Je conviens que le principe de précaution a été fort mal interprété. On doit s'en tenir à la Charte de l'environnement, que certains ont sans doute mal lue. Mais réfléchissons aussi par analogie : aurait-on pris la décision de développer l'électricité et l'automobile, si l'on avait su que des accidents causeraient des millions de morts ? Il est essentiel d'envisager le risque dans son rapport au progrès.

Si nous sommes parfois frustrés parce que nous avons besoin de plus d'Europe, c'est le signe que nous devons continuer dans cette voie. Il faut définir une stratégie européenne de l'énergie, donc du gaz, du nucléaire, des pipelines et des ports, et la France doit peser dans la négociation. Par ailleurs, elle doit se doter d'une stratégie nationale, en évitant d'imputer à l'absence d'Europe ses propres insuffisances.

Le financement européen est la meilleure manière de parer aux priorités. L'Europe dispose d'une marge de manoeuvre considérable au sens où elle n'a pas de dette, ce qui est loin d'être le cas des États-Unis, et peut largement emprunter, notamment par le biais des project bonds. À défaut, la France possède, pour réaliser des investissements d'avenir, des instruments remarquables comme le FSI ou les investissements des collectivités. Elle peut aussi réaliser beaucoup d'économies. Deux tiers des mesures préconisées dans notre premier rapport sont mises en oeuvre ou en voie de l'être, ce qui est considérable, à l'exception de celles qui permettraient à l'État de réduire ses coûts : refonte des collectivités territoriales, virtualisation des services publics et transformation de la fonction publique en agence du service public.
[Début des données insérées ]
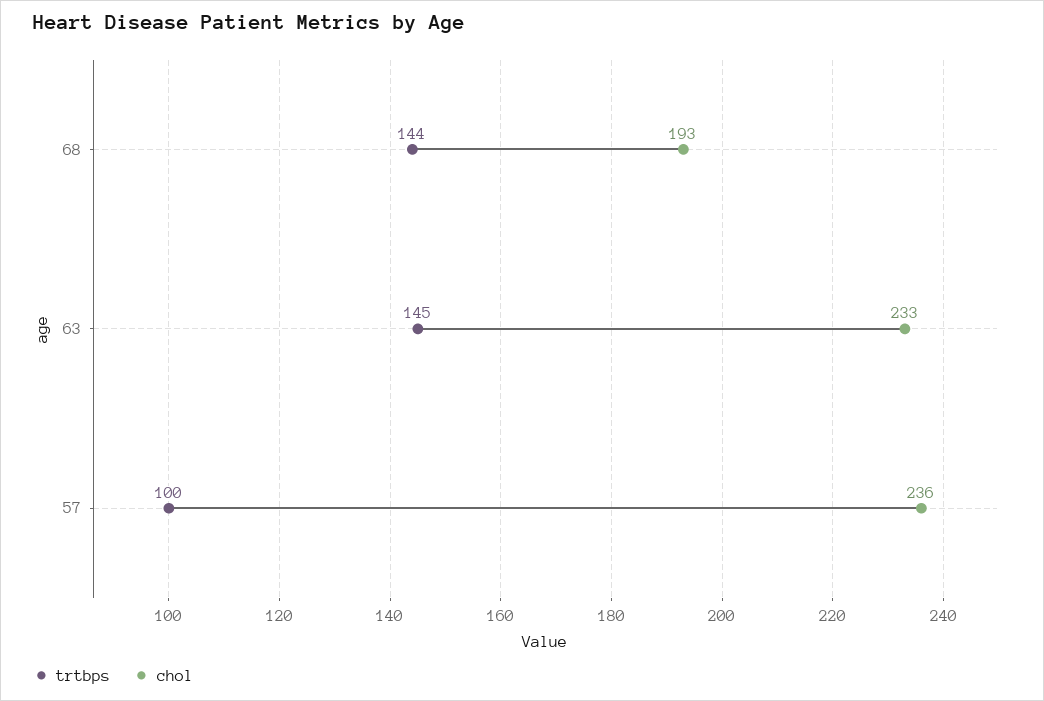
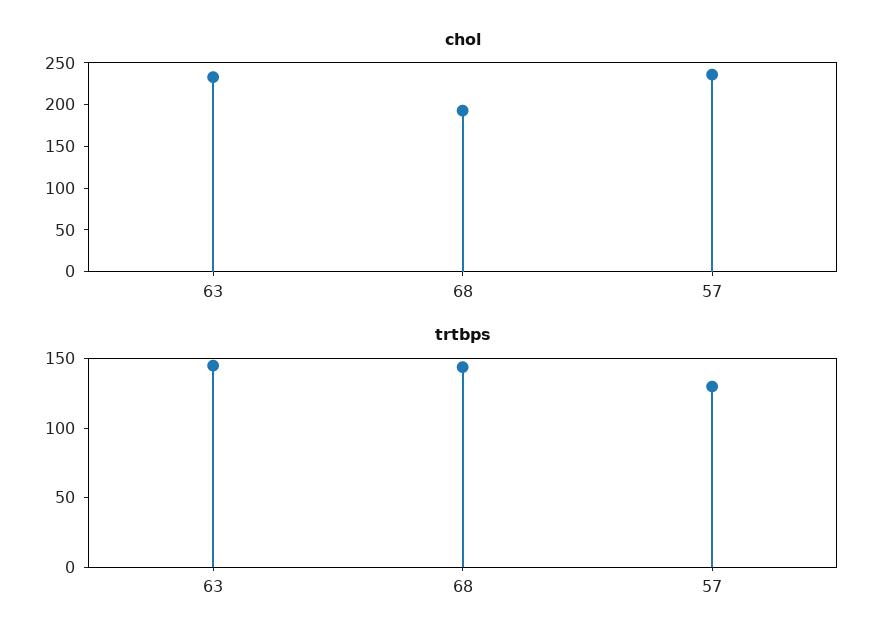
  {
    "trtbps": {
      "68": 144,
      "63": 145,
-     "57": 100
+     "57": 130
    },
    "chol": {
      "68": 193,
      "63": 233,
      "57": 236
    }
  }

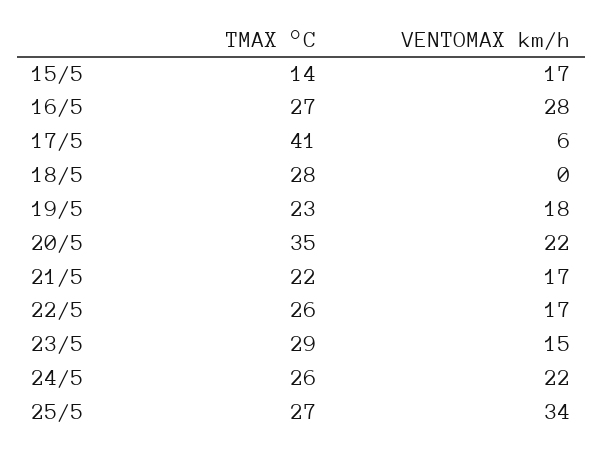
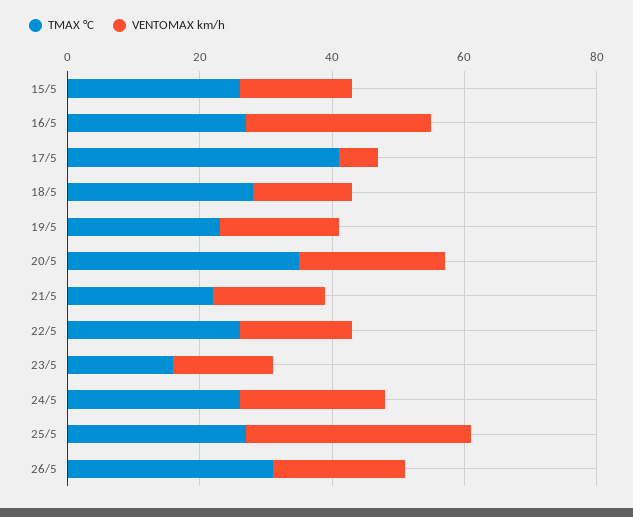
  {
    "TMAX °C": {
-     "15/5": 14,
+     "15/5": 25,
      "16/5": 27,
      "17/5": 41,
      "18/5": 28,
      "19/5": 23,
      "20/5": 35,
      "21/5": 22,
      "22/5": 26,
-     "23/5": 29,
+     "23/5": 15,
      "24/5": 26,
-     "25/5": 27
+     "25/5": 27,
+     "26/5": 30
    },
    "VENTOMAX km/h": {
      "15/5": 17,
      "16/5": 28,
      "17/5": 6,
-     "18/5": 0,
+     "18/5": 15,
      "19/5": 18,
      "20/5": 22,
      "21/5": 17,
      "22/5": 17,
      "23/5": 15,
      "24/5": 22,
-     "25/5": 34
+     "25/5": 34,
+     "26/5": 20
    }
  }

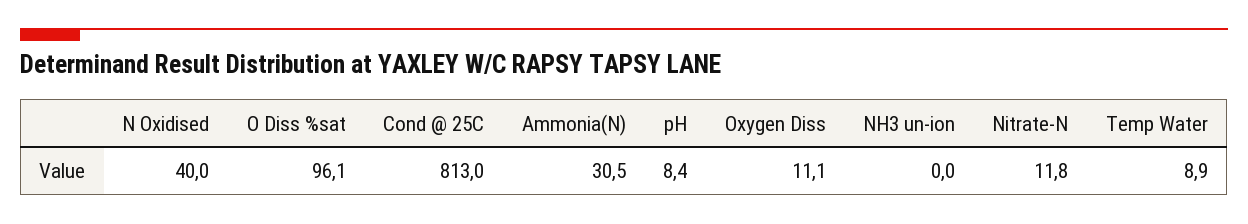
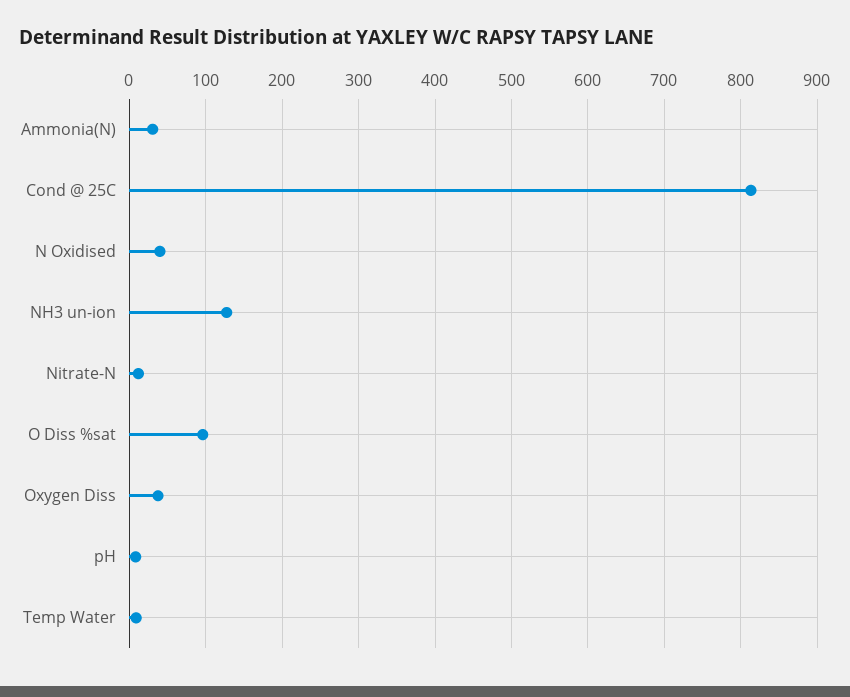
  {
    "N Oxidised": 40,
    "O Diss %sat": 96.1,
    "Cond @ 25C": 813,
    "Ammonia(N)": 30.5,
    "pH": 8.4,
-   "Oxygen Diss": 11.1,
+   "Oxygen Diss": 40,
-   "NH3 un-ion": 0,
+   "NH3 un-ion": 130,
    "Nitrate-N": 11.8,
    "Temp Water": 8.9
  }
L'État agit comme un « coach obèse » qui, sans faire aucun régime, donnerait des conseils à ceux qui cherchent à maigrir… Il doit exploiter des gisements de réformes considérables. La RGPP, excellente idée à l'origine, s'est peu à peu effilochée. Le modèle fondé sur l'efficacité énergétique et le recours massif aux énergies nouvelles peut être financé par les économies de l'État et par une focalisation des investissements publics.